** Exercise materials follows **

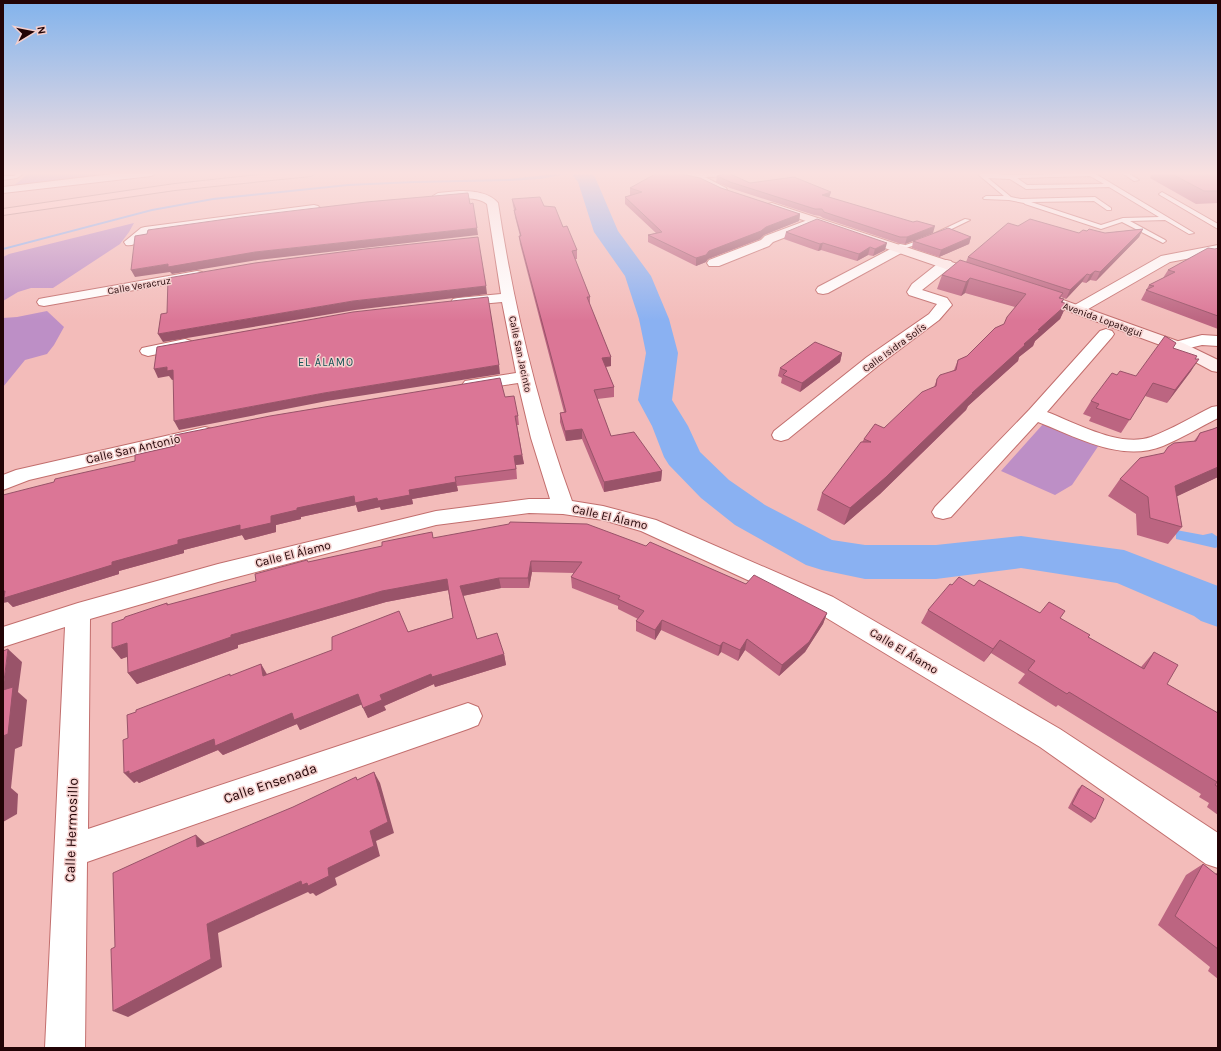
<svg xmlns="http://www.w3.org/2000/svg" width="1221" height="1051" viewBox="0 0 1221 1051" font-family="Karla,sans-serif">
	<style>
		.green { fill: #bd8fc6 }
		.water { fill: #8ab1f2 }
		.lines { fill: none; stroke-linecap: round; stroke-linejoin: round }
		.stream { fill: #8ab1f2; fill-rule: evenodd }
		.river { fill: #8ab1f2; fill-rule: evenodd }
		.lane-casing { stroke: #c26e6d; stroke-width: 2 }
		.street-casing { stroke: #c26e6d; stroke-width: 2 }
		.secondary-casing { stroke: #c26e6d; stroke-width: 2 }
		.highway-casing { stroke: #b08181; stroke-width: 2 }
		.lane { fill: #fff; fill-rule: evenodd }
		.street { fill: #fff; fill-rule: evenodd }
		.secondary { fill: #feeeed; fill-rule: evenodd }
		.highway { fill: #fdc5c3; fill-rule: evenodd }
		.wall { fill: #bc6581 }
		.shaded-wall { fill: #995369 }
		.building { fill: #db7696; stroke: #995369 }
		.labels { text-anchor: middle; stroke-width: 3; stroke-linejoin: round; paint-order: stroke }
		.far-street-label { font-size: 10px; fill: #220406; stroke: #f4cfcd }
		.far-neighbourhood-label { font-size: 11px; letter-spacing: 1px; fill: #165356; stroke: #f4cfcd }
		.street-label { font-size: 12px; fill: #220406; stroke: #f4cfcd }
		.near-street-label { font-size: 14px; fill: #220406; stroke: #f4cfcd }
	</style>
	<rect width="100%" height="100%" fill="#f3bcba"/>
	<path class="green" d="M29,173H135L11,188Z
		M134,223L129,232L120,244L53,288H31L18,292L3,301V257L9,254Z
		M47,311L64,327L54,345L47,354L25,360L3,387V318L17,317Z
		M1044,423L1099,445L1072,485L1055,495L1001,471Z"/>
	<path class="water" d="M1176,530L1203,535L1212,533L1218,537V547L1215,548L1176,539Z"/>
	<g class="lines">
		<path class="stream" d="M564,173H573L540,179L509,181L413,183L348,186L213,200L152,211L3,250V248L152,209L213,198L348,184L413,181L509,179Z"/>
		<path class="river" d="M571,173H592L595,177L618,231L651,276L669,319L678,353L672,400L688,426L700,452L729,480L765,505L832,540L865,545H936L1021,536L1124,550L1218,586V627L1201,621L1194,616L1117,583L1021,568L936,579H865L822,570L806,565L735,525L701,498L669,465L664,457L652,426L638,400L646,353L639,319L625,276L594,232L578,182Z"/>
		<defs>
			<path id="lane" d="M18,173H24L17,178L3,180V176H14Z
				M982,173L1011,175L1094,173L1194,233L1189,234L1165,220L1130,221L1165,240L1166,241L1163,243L1122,222L1101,229L1025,204L1024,203L1009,200L984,199L983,198L986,196H1004L980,176L979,175ZM1090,176L1104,184L1027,185L1017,178ZM988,178L1010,179L1026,189L1109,187L1159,217L1123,218L1101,225L1031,202L1094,201L1107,210H1111V208L1095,197L1021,199L1011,197Z
				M1122,173H1128L1139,180L1134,181Z
				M1162,192L1218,224V229L1160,195L1159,194Z
				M965,219L970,220L927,241L900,250L897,248L923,239Z"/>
			<path id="street" d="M120,173H156L151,176L3,193V187Z
				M459,191C472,191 489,192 498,203C513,302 537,406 572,501L603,506L656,520L833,597L1060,729L1218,833V868L1206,864L1040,747L815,611L641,531L603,520L563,514L529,513L436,525L218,582L90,619L88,829L468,703L478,707L482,716L478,725L468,729L87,862L85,1048H45L65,627L3,647V627L78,603L218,564L436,511L529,499H550L531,438L518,383L471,390L465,389L462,385L465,381L471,380L516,373L502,302L458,306L453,305L451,302L453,299L458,298L501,294L487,204C471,192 439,204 433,196L438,193Z
				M314,205L318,206L320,208L318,210L149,234C141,239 135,247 126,245L124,242L141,228L145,227Z
				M813,218L817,219L819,222L817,225L773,242L769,246L719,266H709L707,263L709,260L761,240L765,236Z
				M900,244L905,245L906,248L905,251L828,293L823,294L818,293L816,290L818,287Z
				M1218,245V253L1170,262L1083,312L1078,313L1073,312L1071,309L1073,306L1161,256Z
				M946,260L951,261L953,264L951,267L922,290L947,298L952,305L939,320L879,365L788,439L781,441L774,439L772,435L774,431L867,357L929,314L937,304L909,295L907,292L912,284L941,261Z
				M197,271L202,272L204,275L202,278L44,306L39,305L37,302L39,299L44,298Z
				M1106,329L1112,331L1114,334L1112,337L1047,412C1076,423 1120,448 1151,437C1172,429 1192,417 1212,407L1218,406V418C1200,427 1182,438 1163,446C1121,463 1077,437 1038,422L951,517L943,519L935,517L932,512L935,507L1029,410L1100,331Z
				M1202,335L1218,336V346L1202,345L1177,351L1171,349L1169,346L1171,343Z
				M185,339L191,341L193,344L191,347L148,356L142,354L140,351L142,348Z
				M205,427L212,429L214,433L212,437L29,480L3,490V475L16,470Z"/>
			<path id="secondary" d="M685,173H735L730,176L705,177L726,188L727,190L726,192L722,193Z
				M772,203L985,273L987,276L985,279L980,280L975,279L768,208L766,206L768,204Z
				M1038,291L1183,343L1218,360V372L1212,371L1171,349L1033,298L1031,295L1033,292Z"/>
			<path id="highway" d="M277,173H316L311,176L175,190L3,215V209L175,184Z"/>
		</defs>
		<use href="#lane" class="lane-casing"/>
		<use href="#street" class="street-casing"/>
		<use href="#secondary" class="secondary-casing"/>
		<use href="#highway" class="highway-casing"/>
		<use href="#lane" class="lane"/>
		<use href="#street" class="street"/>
		<use href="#secondary" class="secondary"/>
		<use href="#highway" class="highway"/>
	</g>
	<path class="wall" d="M1152,173H1218V203L1196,204L1150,178Z
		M717,176L750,183L831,192L829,197L933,233L905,244L898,243L823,218L820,216L814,215L730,188L716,182Z
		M630,188H721L800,214L799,221L764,235L760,239L708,259L706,262L696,266L648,242V235L656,233L625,204V197L631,195H630Z
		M512,199L544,206L563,227L577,250V259H575L590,297V305L611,366L606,367L614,387V397L597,399L611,436L662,471L661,481L604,492L582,439L566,441L560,422V413L564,412L520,244L519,236H520L515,217L514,210L513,206Z
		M1018,226L1079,233L1087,231L1105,233L1143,229L1139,237L1096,281L1090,280L1086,283L1082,282L1066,299L1061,297V298L1063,302L1067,304L1060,319L1035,341L1033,346L1019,357L1018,361L968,406L966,410L880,494L844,525L817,510L822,493L862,442L864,439L884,428L934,387L937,379L954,370L958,360L967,356L1004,325L1015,307L965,293L961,296L937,289L942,275L966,262L968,257Z
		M786,232L885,250L873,256L868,255L857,261L821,250L818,251L784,239Z
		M971,237L969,244L939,257L912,248L913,241Z
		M1218,248V329L1141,300L1149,285L1163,278L1168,270Z
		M1173,348L1195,359L1191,371L1167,403L1145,396L1121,433L1089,421L1091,417L1083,414L1091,401L1117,375L1136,376Z
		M842,353L840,362L800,392L781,383L782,378L778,376L780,368Z
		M505,397L518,416L519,425H517L524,464L516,465L517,479L457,486L458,491L412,499L413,504L381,510L380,507L358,512L356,505L301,517V519L276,525V532L245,540L242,535L184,550V553L119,571V574L13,607L8,602Z
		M1218,427V477L1177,496L1182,527L1168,544L1137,535L1136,514L1108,496L1120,479L1164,453L1194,441L1200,433L1213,429Z
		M434,538L746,584L827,613L823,624L805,652L779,676L745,650L738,661L721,652L718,656L661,630L655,640L636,631V621L638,619L618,609V606L572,588L571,577L574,573L532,572L529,588H501L463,596L477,639L504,654L506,665L435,687L434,684L384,706L386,710L368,718L362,704L300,730L297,724L223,755L218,750L139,783L137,781L134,783L128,738L232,676L261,664L267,674L453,618L448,590L386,602L238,645V648L137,684L128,673V656L121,659L124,619L167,603L168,605L256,581L308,562Z
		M952,585L974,586L1040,613L1060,618L1088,637L1141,667L1154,652L1167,684L1218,713V815L1207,807L1209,803L1199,797L1201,794L1058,705L1056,707L1018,683L1025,674L991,653L984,662L921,623L928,610Z
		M1082,785L1095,819L1091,823L1068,808L1078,789Z
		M1203,864L1215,874L1218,872V979L1208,971L1210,967L1158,925L1186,875Z"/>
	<path class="shaded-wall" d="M831,192L829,198L822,195Z
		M800,214L799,221L764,235L760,239L708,259L706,262L696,266V258L709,251L766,227Z
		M935,226L933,233L905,244L907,237Z
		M477,228L478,235L258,260L172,274L170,272L135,277L131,270L168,264L255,252Z
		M1143,229L1139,237L1096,281L1100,272Z
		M971,237L969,244L939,257L941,250Z
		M823,243L821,250L818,251L820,244Z
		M887,243L885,250L873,256L875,249Z
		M870,247L868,255L857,261L859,254Z
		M1095,271L1090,280L1086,283L1090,275Z
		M1087,274L1082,282L1066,299L1070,290Z
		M970,278L965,293L961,296L966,282Z
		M486,286L487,294L355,310L163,342L158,334L353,301Z
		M1064,299L1058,312L1067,304L1060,319L1035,341L1033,346L1019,357L1018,361L968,406L966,410L880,494L844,525L850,508L1024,344L1061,302Z
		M842,353L840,362L800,392L802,383Z
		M611,357V366L602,367V358Z
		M1199,359L1191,371L1167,403L1175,390Z
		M499,365L500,374L327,401L179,430L174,421L324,393Z
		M167,367L173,370L177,379L172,380L169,376L158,378L154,369Z
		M582,429V439L566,441L565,431Z
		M522,455L524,464L515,465L514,456Z
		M1218,467V477L1163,503L1175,486Z
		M662,471L661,481L604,492V482Z
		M455,477L458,491L412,499L413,504L381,510L378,501L409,490Z
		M354,496L377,498L380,507L358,512L356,505L301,517V519L276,525V532L245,540L242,535L184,550V553L119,571V574L13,607L8,602L3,603V591H5L112,562L178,540L271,516L297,508Z
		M531,561L532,572L529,588L528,578Z
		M499,578L501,588L462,596L460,586Z
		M447,579L449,590L386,602L238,645V648L137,684L128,673L231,635L382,591Z
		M827,613L823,624L805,652L779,676L782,665Z
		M662,620L661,630L655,640V630Z
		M747,639L745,650L738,661L740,650Z
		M1000,640L991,653L984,662L993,649Z
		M723,642L721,652L718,656L720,646Z
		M127,643L136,654L121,659L112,648Z
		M8,649L22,662L18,692L27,700L22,746L15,749L11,788L18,794L17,814L3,822V690Z
		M504,654L506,665L435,687L434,684L384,706L386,710L368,718L363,708L380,695L431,674Z
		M261,664L267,675L263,676Z
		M358,694L363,704L300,730L297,724L223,755L218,750L139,783L137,781L134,783L124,773L214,739L292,713Z
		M374,772L380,783L394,833L376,841L380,856L335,878L337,885L316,896L313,893L310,894L308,892L218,933L222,967L128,1017L113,1011L207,924L301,881L328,868L370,831Z
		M196,835L207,845L197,847Z"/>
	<path class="building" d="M657,173H676L700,178L721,188L800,214L766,227L761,231L709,251L706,255L696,258L648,235L662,232L625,197L642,192L630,188Z
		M728,173L750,183L794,177L831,192L822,195L913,222L917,221L935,226L907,237H900L824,212L822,209H815L730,182L717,176Z
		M1170,173H1218V191H1204Z
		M468,193L470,204L473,203L477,228L255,252L168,267V264L131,270L135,236L147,234L148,230L241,217L366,202Z
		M540,197L544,206L555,207L563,227L567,226L577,250L572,251L590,297H587L611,357L602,358L614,387L594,390L611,436L634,432L662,471L604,482L582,429L565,431L560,413L566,412L519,236H521L514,210H516L512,199Z
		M817,219L887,243L875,249L870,247L859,254L823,243L820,244L786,232Z
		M1030,219L1079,233L1083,230L1087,231L1089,229L1105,233L1143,229L1100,272L1095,271L1090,275L1087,274L1070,290L968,257L1008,223L1018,226Z
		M948,228L971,237L941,250L913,241Z
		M478,237L486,286L353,301L158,334L161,314L167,313L168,278L255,263L365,249Z
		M1208,248L1215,249L1218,248V316L1146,290L1154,286L1149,285L1175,272L1168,270Z
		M960,260L1063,293L1059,298L1064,299L1061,302L1067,304L1038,330H1040L1024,344L1025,345L972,393H973L886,477L850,508L822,493L861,442H871L864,439L875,424L884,428L922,392L936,386L937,379L940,375L956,370L958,360L967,356L995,328L1004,324L1007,317L1026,294L970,278L966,282L942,275Z
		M488,297L499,365L324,393L174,421L173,370L167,371V367L154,369L157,347L353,312Z
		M1165,336L1176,343L1173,348L1197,356L1195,359H1199L1175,390L1153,383L1130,420L1096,408L1099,404L1091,401L1112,373L1117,375L1120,371L1136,376Z
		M815,342L842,353L802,383L783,375L787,371L780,368Z
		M500,378L505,397L514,396L518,416H515L522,455L514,456L516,469L455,477L456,482L409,490L410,495L378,501L377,498L355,503L354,496L297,508V510L271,516V523L240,530V525L178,540V544L112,562V565L4,598L5,591H3V495L54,482L55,479L135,461V455L175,446V435L270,416Z
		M1218,427V467L1175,486L1182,527L1150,518L1148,497L1120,479L1140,458L1164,453L1168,447L1174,443L1196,441L1200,433L1213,429Z
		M510,522L587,524L646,546L650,542L746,584L754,575L827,613L809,642L782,665L747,639L740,650L723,642L720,646L662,620L655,630L636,621L644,611L618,599L620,596L571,577L582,562L531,561L528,578H499L460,586L477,639L497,633L504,654L432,677L431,674L380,695L382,700L363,708L358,694L294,720L292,713L215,746L214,739L129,774V771L124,773L123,740L128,738L127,715L136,712V710L230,674V676L261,664L263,676L332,650V637L399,611L408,632L453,618L447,579L382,591L231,635V637L128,673L127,643L112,648V623L124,619L125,617L167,603V605L256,581L255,574L307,560L308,562L382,546V542L432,532L433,538L509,524Z
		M959,577L974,586L979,580L1040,613L1049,602L1065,611L1060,618L1090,635L1088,637L1144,669L1154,652L1178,665L1167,684L1218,713V787L1215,785L1217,782L1069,692L1067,694L1028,670L1035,661L1000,640L993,649L928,610L950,584L952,585Z
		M8,649L3,689V651Z
		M13,687L8,734L3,736V690Z
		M374,772L388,822L370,831L374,846L328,868L329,876L308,886L307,883L302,885L301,881L207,924L211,959L113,1011L111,949L115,947L113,873L196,835L197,847L293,807L356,777L357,780Z
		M1082,785L1104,799L1095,819L1072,804Z
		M1203,864L1217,875L1218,874V949L1175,916Z"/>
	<linearGradient id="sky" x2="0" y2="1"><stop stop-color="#82b3ec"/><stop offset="0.54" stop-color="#fae1e0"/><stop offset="1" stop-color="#fae1e0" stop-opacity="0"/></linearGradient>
	<rect width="1221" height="321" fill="url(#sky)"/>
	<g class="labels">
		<g class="far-street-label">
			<text transform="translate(139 285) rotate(-10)" y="4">Calle Veracruz</text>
			<text transform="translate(1103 319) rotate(20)" y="4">Avenida Lopategui</text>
			<text transform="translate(894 347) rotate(-36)" y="4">Calle Isidra Solís</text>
			<text transform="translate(521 354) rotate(78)" y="4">Calle San Jacinto</text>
		</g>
		<g class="far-neighbourhood-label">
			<text x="326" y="366">EL ÁLAMO</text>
		</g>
		<g class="street-label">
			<text transform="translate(133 449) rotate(-13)" y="4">Calle San Antonio</text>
			<text transform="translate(610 517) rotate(13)" y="4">Calle El Álamo</text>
			<text transform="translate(293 554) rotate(-14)" y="4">Calle El Álamo</text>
			<text transform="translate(904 651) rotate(31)" y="4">Calle El Álamo</text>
		</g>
		<g class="near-street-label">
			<text transform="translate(270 783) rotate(-19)" y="5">Calle Ensenada</text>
			<text transform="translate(71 830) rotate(-88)" y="5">Calle Hermosillo</text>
		</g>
	</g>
	<rect width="1221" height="1051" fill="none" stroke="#220406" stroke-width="8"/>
	<g transform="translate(32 32) rotate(80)" stroke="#f4cfcd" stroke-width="3" paint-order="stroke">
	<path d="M0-3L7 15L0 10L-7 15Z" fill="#220406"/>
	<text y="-6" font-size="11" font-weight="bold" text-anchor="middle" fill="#220406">N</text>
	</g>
</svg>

** End of Exercise materials **

● **The task**
Wherever a line above contains the string "middle", copy that line.

● **Answer**
		.labels { text-anchor: middle; stroke-width: 3; stroke-linejoin: round; paint-order: stroke }
	<text y="-6" font-size="11" font-weight="bold" text-anchor="middle" fill="#220406">N</text>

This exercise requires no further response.